▸ **Saved entries**:
------------------------------------------------
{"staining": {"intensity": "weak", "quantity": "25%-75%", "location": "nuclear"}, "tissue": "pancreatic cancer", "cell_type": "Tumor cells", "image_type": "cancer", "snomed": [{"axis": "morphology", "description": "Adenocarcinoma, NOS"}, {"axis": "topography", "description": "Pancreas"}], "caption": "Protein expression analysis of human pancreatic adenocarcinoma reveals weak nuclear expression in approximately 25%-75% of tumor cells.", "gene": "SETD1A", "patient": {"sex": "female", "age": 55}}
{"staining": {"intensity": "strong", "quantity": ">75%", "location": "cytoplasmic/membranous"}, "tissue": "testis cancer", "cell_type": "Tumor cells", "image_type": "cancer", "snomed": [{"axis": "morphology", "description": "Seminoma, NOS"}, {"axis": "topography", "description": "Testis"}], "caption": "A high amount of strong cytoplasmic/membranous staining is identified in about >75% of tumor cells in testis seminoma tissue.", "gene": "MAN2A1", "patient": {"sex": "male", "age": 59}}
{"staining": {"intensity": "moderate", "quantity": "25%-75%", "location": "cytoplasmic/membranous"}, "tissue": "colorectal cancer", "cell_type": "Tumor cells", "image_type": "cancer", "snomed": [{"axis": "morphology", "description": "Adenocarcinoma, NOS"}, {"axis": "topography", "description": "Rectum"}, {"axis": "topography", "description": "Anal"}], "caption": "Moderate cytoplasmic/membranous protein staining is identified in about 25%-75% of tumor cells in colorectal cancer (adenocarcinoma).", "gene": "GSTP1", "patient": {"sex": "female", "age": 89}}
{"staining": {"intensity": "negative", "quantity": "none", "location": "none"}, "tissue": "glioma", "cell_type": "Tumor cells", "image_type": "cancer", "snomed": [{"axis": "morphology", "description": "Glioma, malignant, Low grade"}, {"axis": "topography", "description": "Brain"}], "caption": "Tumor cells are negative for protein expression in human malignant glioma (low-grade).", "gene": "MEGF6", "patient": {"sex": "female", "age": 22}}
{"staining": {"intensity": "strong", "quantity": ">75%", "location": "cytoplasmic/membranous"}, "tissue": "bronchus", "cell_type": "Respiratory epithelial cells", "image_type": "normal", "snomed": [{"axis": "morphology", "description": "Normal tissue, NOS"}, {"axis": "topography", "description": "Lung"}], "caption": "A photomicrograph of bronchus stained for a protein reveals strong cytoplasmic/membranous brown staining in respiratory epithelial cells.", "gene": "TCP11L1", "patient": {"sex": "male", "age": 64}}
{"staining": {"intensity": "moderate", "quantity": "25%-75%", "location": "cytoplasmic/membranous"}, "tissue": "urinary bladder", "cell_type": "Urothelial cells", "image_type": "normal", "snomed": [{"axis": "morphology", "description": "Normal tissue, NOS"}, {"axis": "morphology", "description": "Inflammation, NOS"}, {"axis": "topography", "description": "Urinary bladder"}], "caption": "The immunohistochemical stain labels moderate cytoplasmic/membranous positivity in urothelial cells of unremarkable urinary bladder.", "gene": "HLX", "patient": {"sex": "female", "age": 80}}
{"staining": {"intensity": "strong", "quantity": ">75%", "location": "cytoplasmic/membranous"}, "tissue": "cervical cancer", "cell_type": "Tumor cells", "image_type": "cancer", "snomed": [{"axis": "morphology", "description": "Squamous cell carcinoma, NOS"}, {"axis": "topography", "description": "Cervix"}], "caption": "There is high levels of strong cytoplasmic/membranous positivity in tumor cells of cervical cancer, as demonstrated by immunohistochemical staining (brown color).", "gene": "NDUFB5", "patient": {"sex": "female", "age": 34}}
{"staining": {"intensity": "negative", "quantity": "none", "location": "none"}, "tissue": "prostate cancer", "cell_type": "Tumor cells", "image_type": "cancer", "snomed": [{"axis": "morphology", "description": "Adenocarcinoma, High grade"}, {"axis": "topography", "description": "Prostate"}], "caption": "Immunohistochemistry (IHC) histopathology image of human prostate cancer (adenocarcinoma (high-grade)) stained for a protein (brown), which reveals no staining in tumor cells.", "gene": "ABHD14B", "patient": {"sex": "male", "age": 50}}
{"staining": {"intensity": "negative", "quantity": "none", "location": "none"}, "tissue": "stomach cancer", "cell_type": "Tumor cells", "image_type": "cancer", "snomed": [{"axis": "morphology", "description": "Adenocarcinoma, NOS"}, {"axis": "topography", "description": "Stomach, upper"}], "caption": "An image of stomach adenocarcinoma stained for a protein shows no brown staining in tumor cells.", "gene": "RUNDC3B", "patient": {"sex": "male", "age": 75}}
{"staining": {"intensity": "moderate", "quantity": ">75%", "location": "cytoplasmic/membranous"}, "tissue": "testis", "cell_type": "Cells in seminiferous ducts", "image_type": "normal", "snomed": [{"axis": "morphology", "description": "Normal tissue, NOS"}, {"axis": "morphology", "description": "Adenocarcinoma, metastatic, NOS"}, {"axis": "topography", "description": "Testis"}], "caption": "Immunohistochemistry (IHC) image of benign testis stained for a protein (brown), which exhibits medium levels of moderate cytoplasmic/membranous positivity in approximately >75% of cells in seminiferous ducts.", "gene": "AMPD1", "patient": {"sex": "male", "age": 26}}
------------------------------------------------
▸ **What to produce**: The data is to be reproduced in full, every line intact.

▸ **Solution below**:
{"staining": {"intensity": "weak", "quantity": "25%-75%", "location": "nuclear"}, "tissue": "pancreatic cancer", "cell_type": "Tumor cells", "image_type": "cancer", "snomed": [{"axis": "morphology", "description": "Adenocarcinoma, NOS"}, {"axis": "topography", "description": "Pancreas"}], "caption": "Protein expression analysis of human pancreatic adenocarcinoma reveals weak nuclear expression in approximately 25%-75% of tumor cells.", "gene": "SETD1A", "patient": {"sex": "female", "age": 55}}
{"staining": {"intensity": "strong", "quantity": ">75%", "location": "cytoplasmic/membranous"}, "tissue": "testis cancer", "cell_type": "Tumor cells", "image_type": "cancer", "snomed": [{"axis": "morphology", "description": "Seminoma, NOS"}, {"axis": "topography", "description": "Testis"}], "caption": "A high amount of strong cytoplasmic/membranous staining is identified in about >75% of tumor cells in testis seminoma tissue.", "gene": "MAN2A1", "patient": {"sex": "male", "age": 59}}
{"staining": {"intensity": "moderate", "quantity": "25%-75%", "location": "cytoplasmic/membranous"}, "tissue": "colorectal cancer", "cell_type": "Tumor cells", "image_type": "cancer", "snomed": [{"axis": "morphology", "description": "Adenocarcinoma, NOS"}, {"axis": "topography", "description": "Rectum"}, {"axis": "topography", "description": "Anal"}], "caption": "Moderate cytoplasmic/membranous protein staining is identified in about 25%-75% of tumor cells in colorectal cancer (adenocarcinoma).", "gene": "GSTP1", "patient": {"sex": "female", "age": 89}}
{"staining": {"intensity": "negative", "quantity": "none", "location": "none"}, "tissue": "glioma", "cell_type": "Tumor cells", "image_type": "cancer", "snomed": [{"axis": "morphology", "description": "Glioma, malignant, Low grade"}, {"axis": "topography", "description": "Brain"}], "caption": "Tumor cells are negative for protein expression in human malignant glioma (low-grade).", "gene": "MEGF6", "patient": {"sex": "female", "age": 22}}
{"staining": {"intensity": "strong", "quantity": ">75%", "location": "cytoplasmic/membranous"}, "tissue": "bronchus", "cell_type": "Respiratory epithelial cells", "image_type": "normal", "snomed": [{"axis": "morphology", "description": "Normal tissue, NOS"}, {"axis": "topography", "description": "Lung"}], "caption": "A photomicrograph of bronchus stained for a protein reveals strong cytoplasmic/membranous brown staining in respiratory epithelial cells.", "gene": "TCP11L1", "patient": {"sex": "male", "age": 64}}
{"staining": {"intensity": "moderate", "quantity": "25%-75%", "location": "cytoplasmic/membranous"}, "tissue": "urinary bladder", "cell_type": "Urothelial cells", "image_type": "normal", "snomed": [{"axis": "morphology", "description": "Normal tissue, NOS"}, {"axis": "morphology", "description": "Inflammation, NOS"}, {"axis": "topography", "description": "Urinary bladder"}], "caption": "The immunohistochemical stain labels moderate cytoplasmic/membranous positivity in urothelial cells of unremarkable urinary bladder.", "gene": "HLX", "patient": {"sex": "female", "age": 80}}
{"staining": {"intensity": "strong", "quantity": ">75%", "location": "cytoplasmic/membranous"}, "tissue": "cervical cancer", "cell_type": "Tumor cells", "image_type": "cancer", "snomed": [{"axis": "morphology", "description": "Squamous cell carcinoma, NOS"}, {"axis": "topography", "description": "Cervix"}], "caption": "There is high levels of strong cytoplasmic/membranous positivity in tumor cells of cervical cancer, as demonstrated by immunohistochemical staining (brown color).", "gene": "NDUFB5", "patient": {"sex": "female", "age": 34}}
{"staining": {"intensity": "negative", "quantity": "none", "location": "none"}, "tissue": "prostate cancer", "cell_type": "Tumor cells", "image_type": "cancer", "snomed": [{"axis": "morphology", "description": "Adenocarcinoma, High grade"}, {"axis": "topography", "description": "Prostate"}], "caption": "Immunohistochemistry (IHC) histopathology image of human prostate cancer (adenocarcinoma (high-grade)) stained for a protein (brown), which reveals no staining in tumor cells.", "gene": "ABHD14B", "patient": {"sex": "male", "age": 50}}
{"staining": {"intensity": "negative", "quantity": "none", "location": "none"}, "tissue": "stomach cancer", "cell_type": "Tumor cells", "image_type": "cancer", "snomed": [{"axis": "morphology", "description": "Adenocarcinoma, NOS"}, {"axis": "topography", "description": "Stomach, upper"}], "caption": "An image of stomach adenocarcinoma stained for a protein shows no brown staining in tumor cells.", "gene": "RUNDC3B", "patient": {"sex": "male", "age": 75}}
{"staining": {"intensity": "moderate", "quantity": ">75%", "location": "cytoplasmic/membranous"}, "tissue": "testis", "cell_type": "Cells in seminiferous ducts", "image_type": "normal", "snomed": [{"axis": "morphology", "description": "Normal tissue, NOS"}, {"axis": "morphology", "description": "Adenocarcinoma, metastatic, NOS"}, {"axis": "topography", "description": "Testis"}], "caption": "Immunohistochemistry (IHC) image of benign testis stained for a protein (brown), which exhibits medium levels of moderate cytoplasmic/membranous positivity in approximately >75% of cells in seminiferous ducts.", "gene": "AMPD1", "patient": {"sex": "male", "age": 26}}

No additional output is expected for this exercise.